*To be done*
Lay out each line of the entries below as a Markdown table with two columns, Row and Text. Number the rows and leave out blank lines.

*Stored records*
□ □ □ □

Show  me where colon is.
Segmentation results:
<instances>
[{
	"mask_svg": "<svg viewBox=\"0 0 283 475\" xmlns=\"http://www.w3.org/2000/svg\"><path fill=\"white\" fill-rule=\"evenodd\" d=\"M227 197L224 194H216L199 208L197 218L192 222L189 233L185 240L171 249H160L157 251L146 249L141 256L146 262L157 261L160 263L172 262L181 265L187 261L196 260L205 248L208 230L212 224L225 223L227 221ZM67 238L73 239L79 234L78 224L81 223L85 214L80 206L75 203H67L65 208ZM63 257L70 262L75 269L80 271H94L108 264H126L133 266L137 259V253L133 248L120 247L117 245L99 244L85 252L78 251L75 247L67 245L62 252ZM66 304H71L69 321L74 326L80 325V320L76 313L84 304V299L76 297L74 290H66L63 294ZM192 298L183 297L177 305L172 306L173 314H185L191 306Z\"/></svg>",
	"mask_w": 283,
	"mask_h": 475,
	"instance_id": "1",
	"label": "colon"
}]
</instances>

□ □ □ □

*Solution for this problem*
| Row | Text |
|---|---|
| 1 | Show  me where colon is. |
| 2 | Segmentation results: |
| 3 | <instances> |
| 4 | [{ |
| 5 | 	"mask_svg": "<svg viewBox=\"0 0 283 475\" xmlns=\"http://www.w3.org/2000/svg\"><path fill=\"white\" fill-rule=\"evenodd\" d=\"M227 197L224 194H216L199 208L197 218L192 222L189 233L185 240L171 249H160L157 251L146 249L141 256L146 262L157 261L160 263L172 262L181 265L187 261L196 260L205 248L208 230L212 224L225 223L227 221ZM67 238L73 239L79 234L78 224L81 223L85 214L80 206L75 203H67L65 208ZM63 257L70 262L75 269L80 271H94L108 264H126L133 266L137 259V253L133 248L120 247L117 245L99 244L85 252L78 251L75 247L67 245L62 252ZM66 304H71L69 321L74 326L80 325V320L76 313L84 304V299L76 297L74 290H66L63 294ZM192 298L183 297L177 305L172 306L173 314H185L191 306Z\"/></svg>", |
| 6 | 	"mask_w": 283, |
| 7 | 	"mask_h": 475, |
| 8 | 	"instance_id": "1", |
| 9 | 	"label": "colon" |
| 10 | }] |
| 11 | </instances> |